Además de los mencionados, es larga la lista de argentinos que han trabajado en series o films de la era del boom español, entre ellos Rodrigo de la Serna (La casa de papel, desde la tercera temporada), Cecilia Roth (El Embarcadero), Luz Cipriota (Las chicas del cable), Adrián Navarro (Ana Tramel, El Juego), Eleonora Wexler (La Valla), Juan Minujín (Los dos Papas), Eduardo Blanco y Nicolás Francella (Alta mar).

En la misma nómina están Leonardo Sbaraglia (Félix y Todos mienten), Ramiro Blas (Vis a Vis), Guillermo Pfening (Foodie Love), Osmar Núñez y Fabiana García Lago (Arde Madrid) y Michel Noher (La Unidad), pero no hay la misma cantidad de directores, ni guionistas, ni técnicos, ni productores, acaso porque aquí cada uno, como siempre, se salva solo, como puede, y brillan por su ausencia las iniciativas estatales para recuperar los espacios perdidos o incentivar a usar los grandes de la literatura argentina como base narrativa que marque la diferencia.

El otro tema sería qué papeles le dan a la mayoría de los actores y actrices argentinos en estas producciones, en el marco de un país en que vastos sectores rechazan a los extranjeros y ven a los inmigrantes como invasores indeseables, como si España olvidara a los miles de emigrantes que tuvo en otras eras, en un reparto de tópicos en que los nacidos en estos lares muchas veces pasan por charlatanes, estafadores o fanfarrones.

“Grandes villanos, perversos, poderosos, maquiavélicos de la televisión española reciente fueron interpretados por argentinos, cargando sobre sus hombros el peso, o gran parte del peso, del mal”, planteó al respecto desde Madrid la periodista Laura Ventura, analizando el fenómeno para el diario La Nación, en una nota llamada El auge de los villanos argentinos en series españolas e ilustrada con dos fotos de De la Serna en el papel de “Palermo”.

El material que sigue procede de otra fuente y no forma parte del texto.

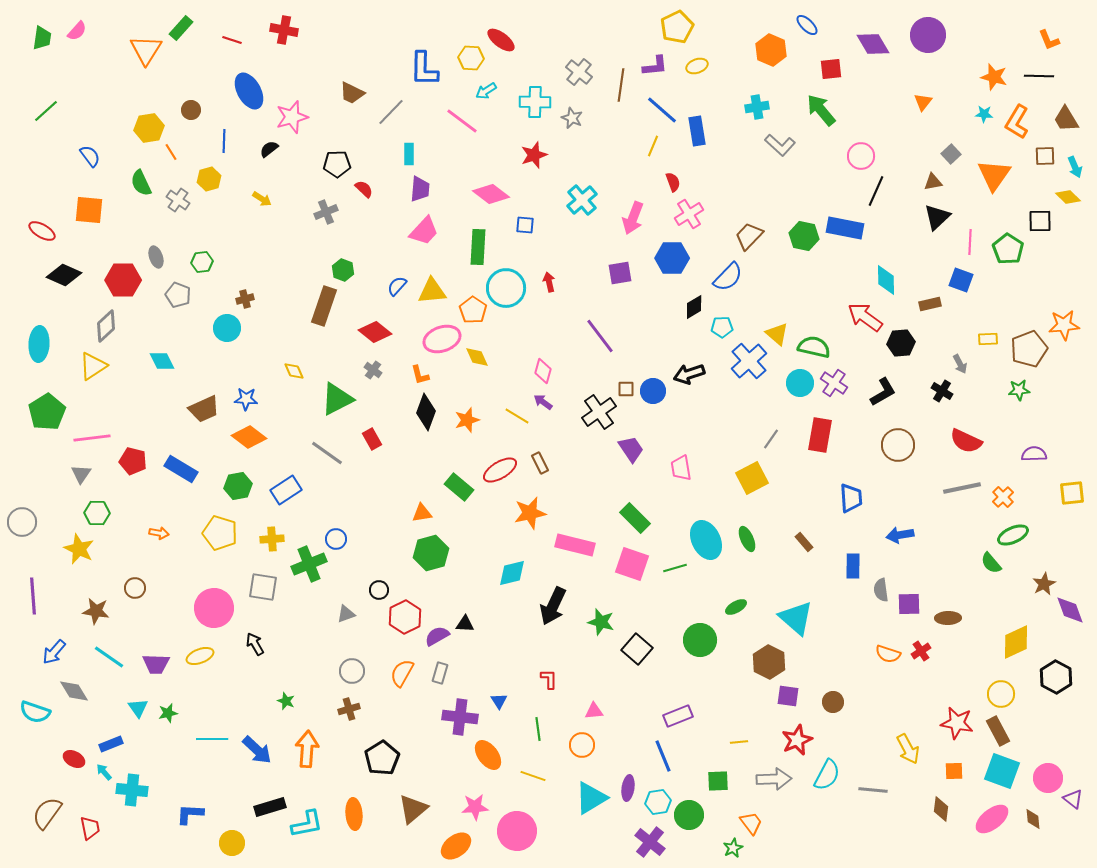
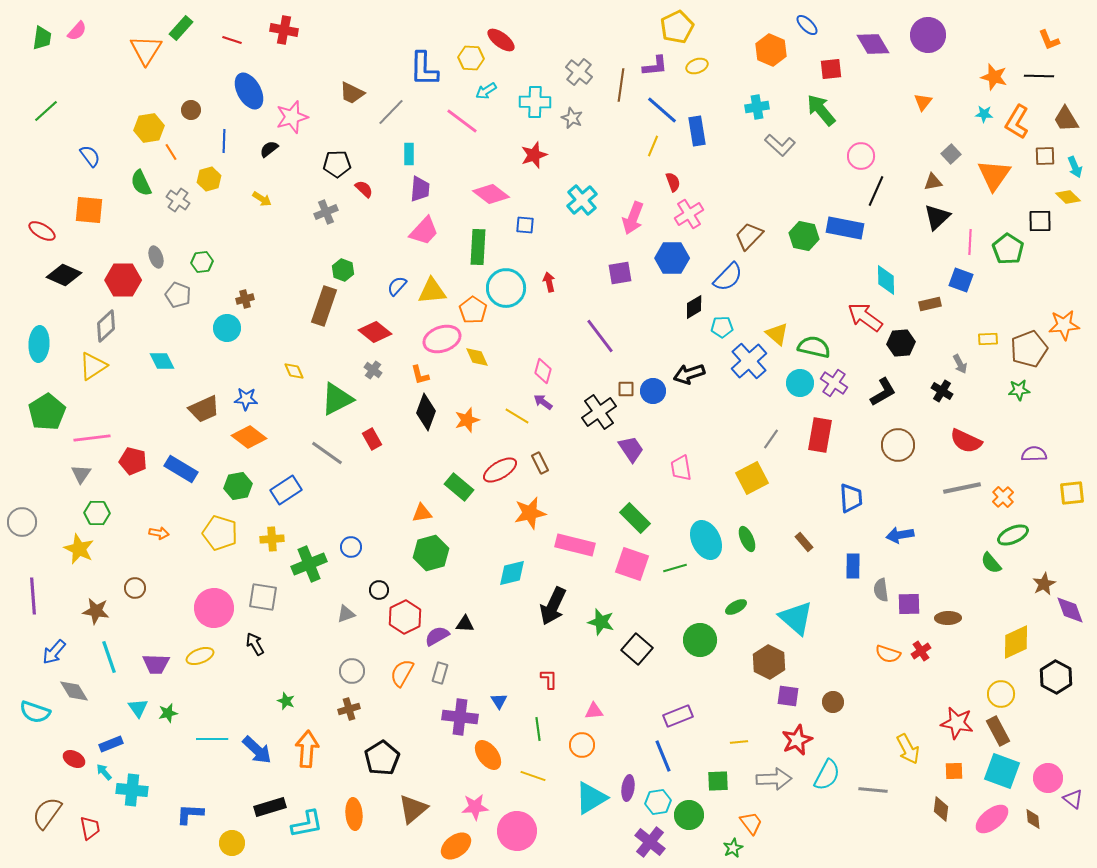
blue circle at (336, 539): moved 15 px right, 8 px down
gray square at (263, 587): moved 10 px down
cyan line at (109, 657): rotated 36 degrees clockwise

“Por ejemplo Alma, en La Valla, interpretada por Wexler, dirige un centro de experimentación epidemiológica y experimenta con niños que mantiene secuestrados, o Blas, el doctor Sandoval en Vis a Vis, compone a un médico que comete todo tipo de abusos en una elogiada actuación por la crítica”, destaca sin decidirse del todo si se trata de estereotipos repudiables o de la integración de un puñado de actores a una industria exigente.

“La maldad de estas criaturas con talento y acento argentino difícilmente sea superada en varias temporadas”, plantea en su análisis, que concluye con una reflexión tranquilizadora, que indica que para el inconsciente español no hay un estereotipo argentino, sino “muchísimos” y en las producciones audiovisuales parecería que “una versión fosilizada de un ser comienza a diluirse, para dar la posibilidad de reflejar personajes con grises, de un gris intenso”.